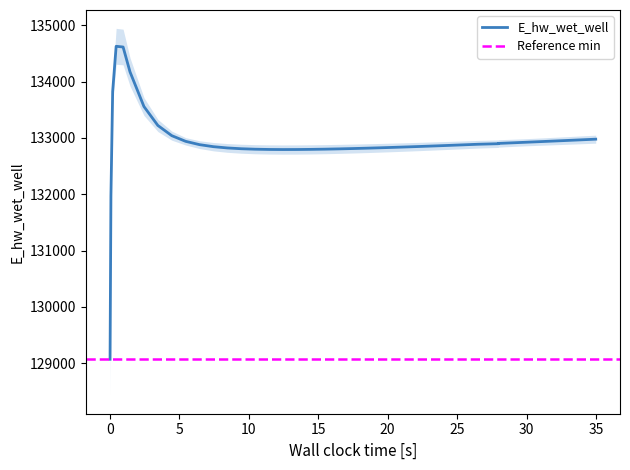

What is the sum of the values at 40 and 20?

265746.7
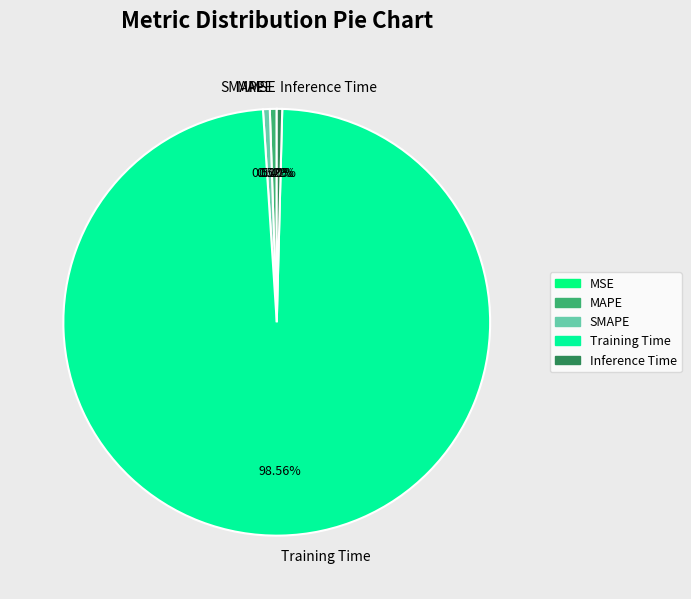

Is the sum of Training Time and SMAPE greater than half?

Yes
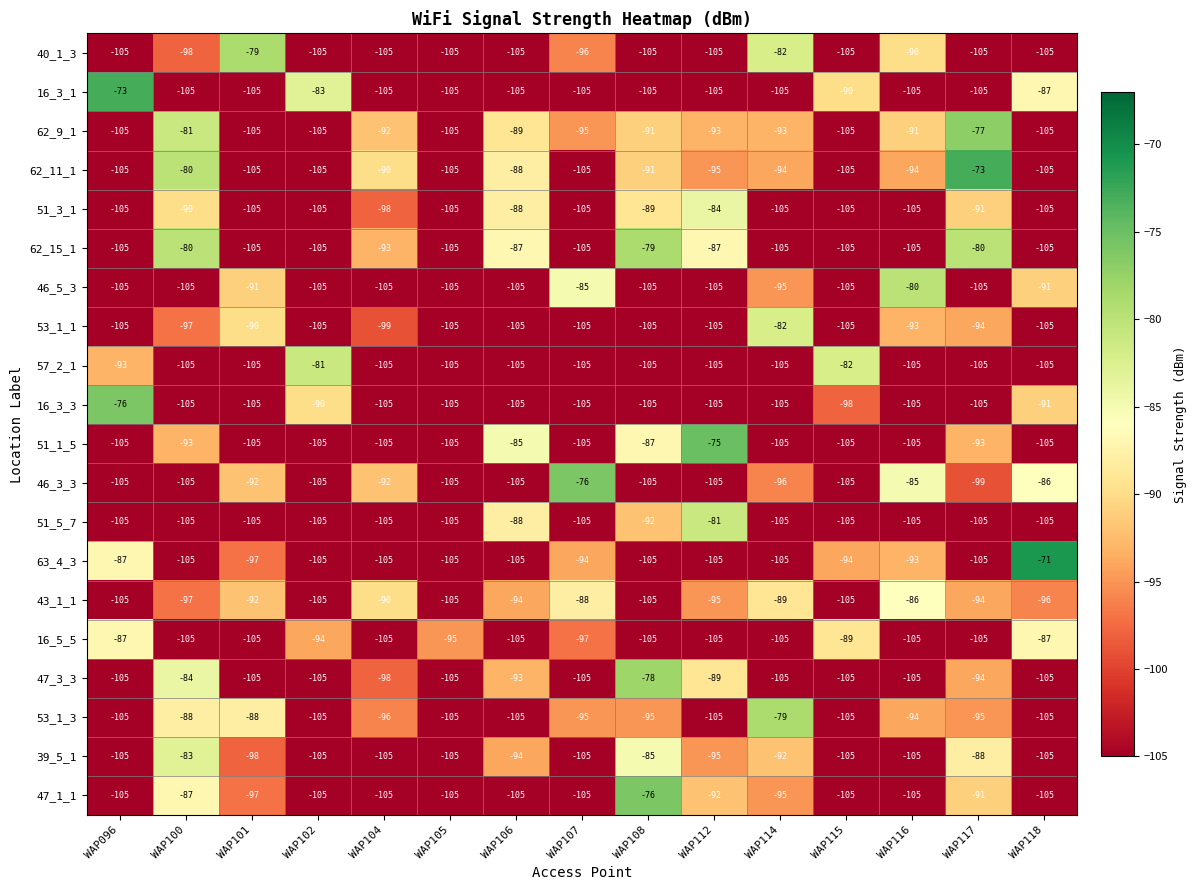

Where is 51_1_5 nearest to the value -90?

WAP100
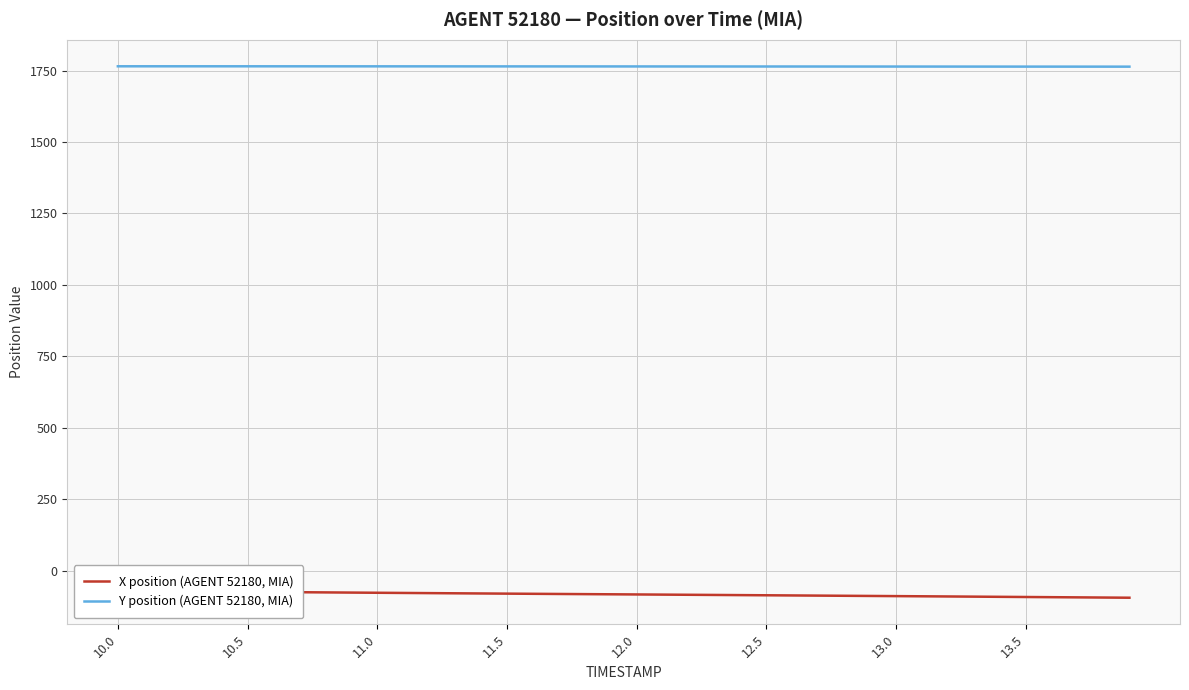

True or false: Y position (AGENT 52180, MIA) has more than 0 interior local peaks.

True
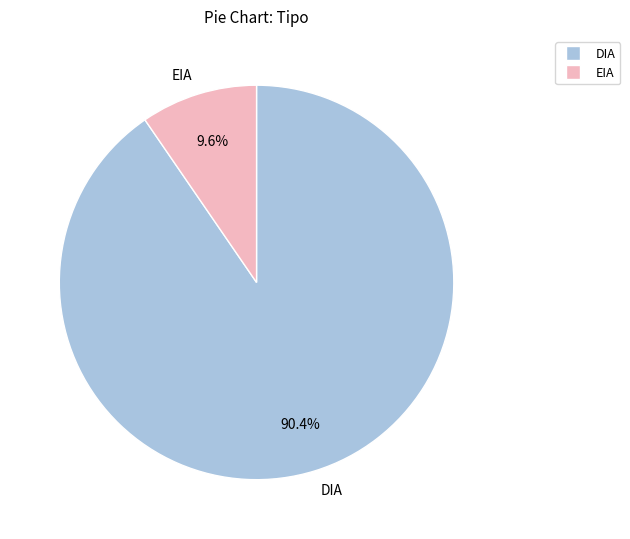

Which slice is the largest?

DIA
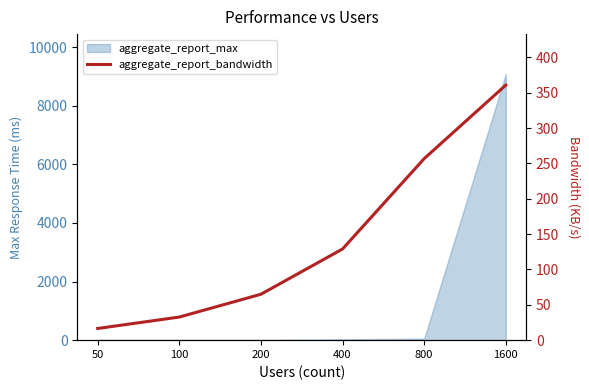

Does the chart display data point markers on the line(s)?

No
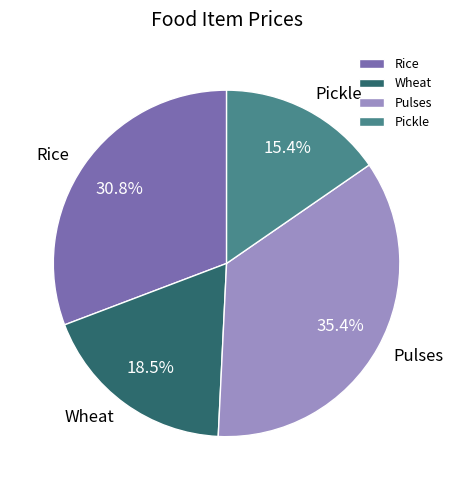

What is the smallest slice in the pie chart?

Pickle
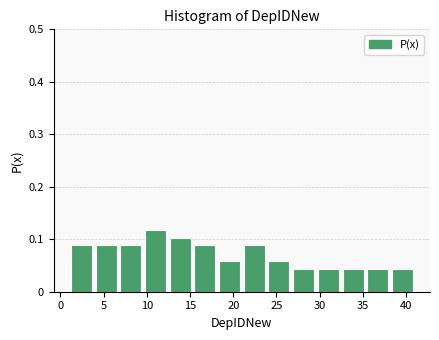

Reading left to right, list every bar in this chart as the range it spans on the x-axis followed by its height. Neither the bar edges nor the heights are printed on the chart, so give them approximately, as read against the axes.

1.0 to 4.0: 0.09
4.0 to 6.5: 0.09
6.5 to 9.5: 0.09
9.5 to 12.5: 0.12
12.5 to 15.5: 0.10
15.5 to 18.0: 0.09
18.0 to 21.0: 0.06
21.0 to 24.0: 0.09
24.0 to 26.5: 0.06
26.5 to 29.5: 0.04
29.5 to 32.5: 0.04
32.5 to 35.5: 0.04
35.5 to 38.0: 0.04
38.0 to 41.0: 0.04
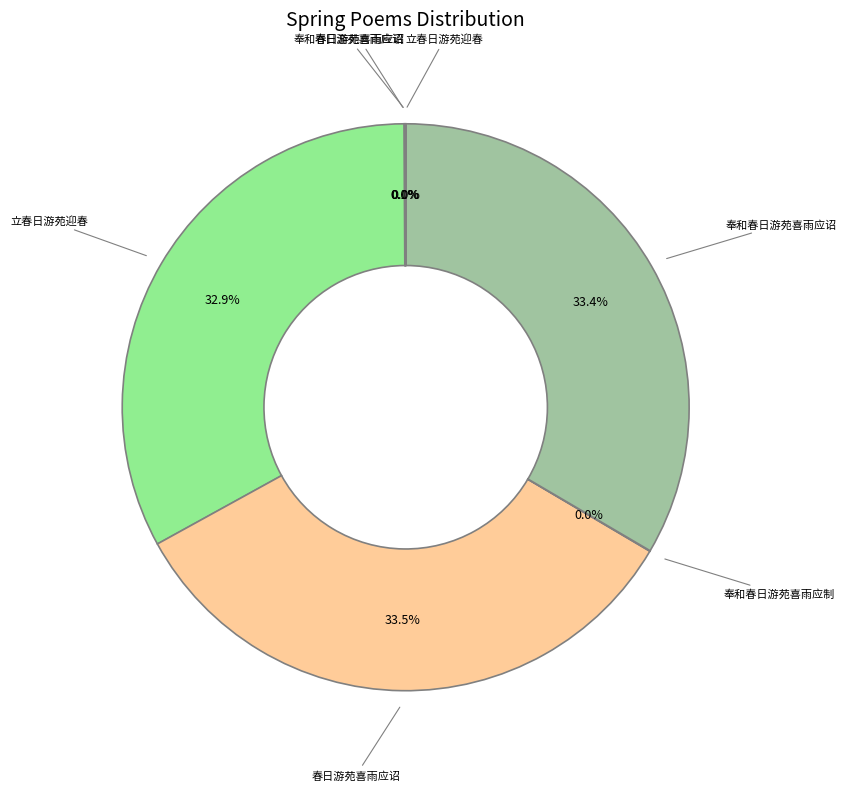

Is there a majority slice in this chart?

No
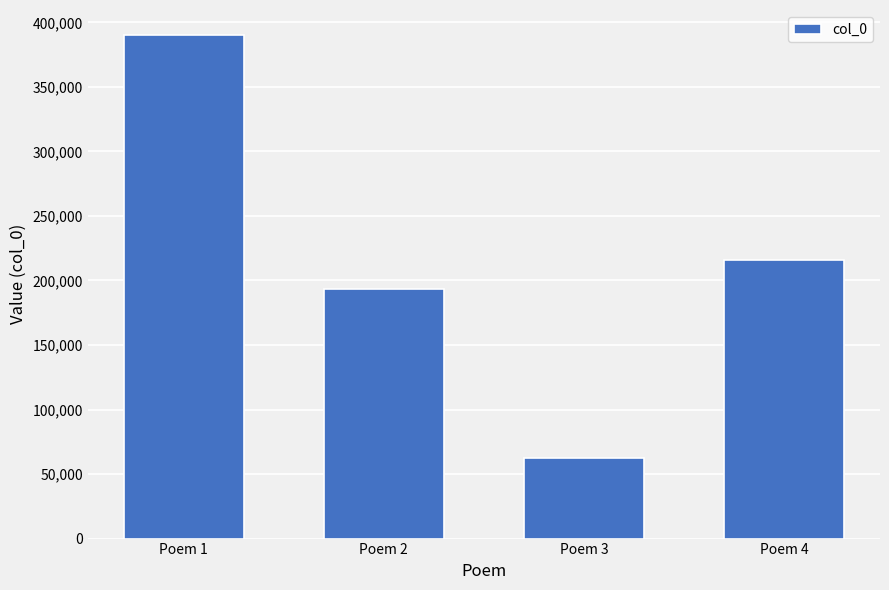

Rank the categories by value from highest to lowest.

Poem 1, Poem 4, Poem 2, Poem 3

· · ·

■ **EXERCISE REQUIREMENTS**:
Reproduce all of the material above verbatim, leaving out the pictures.

■ **ANSWER AREA**:
What is the sum of the values at 40 and 20?

265746.7

Is the sum of Training Time and SMAPE greater than half?

Yes

Where is 51_1_5 nearest to the value -90?

WAP100

True or false: Y position (AGENT 52180, MIA) has more than 0 interior local peaks.

True

Which slice is the largest?

DIA

Does the chart display data point markers on the line(s)?

No

What is the smallest slice in the pie chart?

Pickle

Reading left to right, list every bar in this chart as the range it spans on the x-axis followed by its height. Neither the bar edges nor the heights are printed on the chart, so give them approximately, as read against the axes.

1.0 to 4.0: 0.09
4.0 to 6.5: 0.09
6.5 to 9.5: 0.09
9.5 to 12.5: 0.12
12.5 to 15.5: 0.10
15.5 to 18.0: 0.09
18.0 to 21.0: 0.06
21.0 to 24.0: 0.09
24.0 to 26.5: 0.06
26.5 to 29.5: 0.04
29.5 to 32.5: 0.04
32.5 to 35.5: 0.04
35.5 to 38.0: 0.04
38.0 to 41.0: 0.04

Is there a majority slice in this chart?

No

Rank the categories by value from highest to lowest.

Poem 1, Poem 4, Poem 2, Poem 3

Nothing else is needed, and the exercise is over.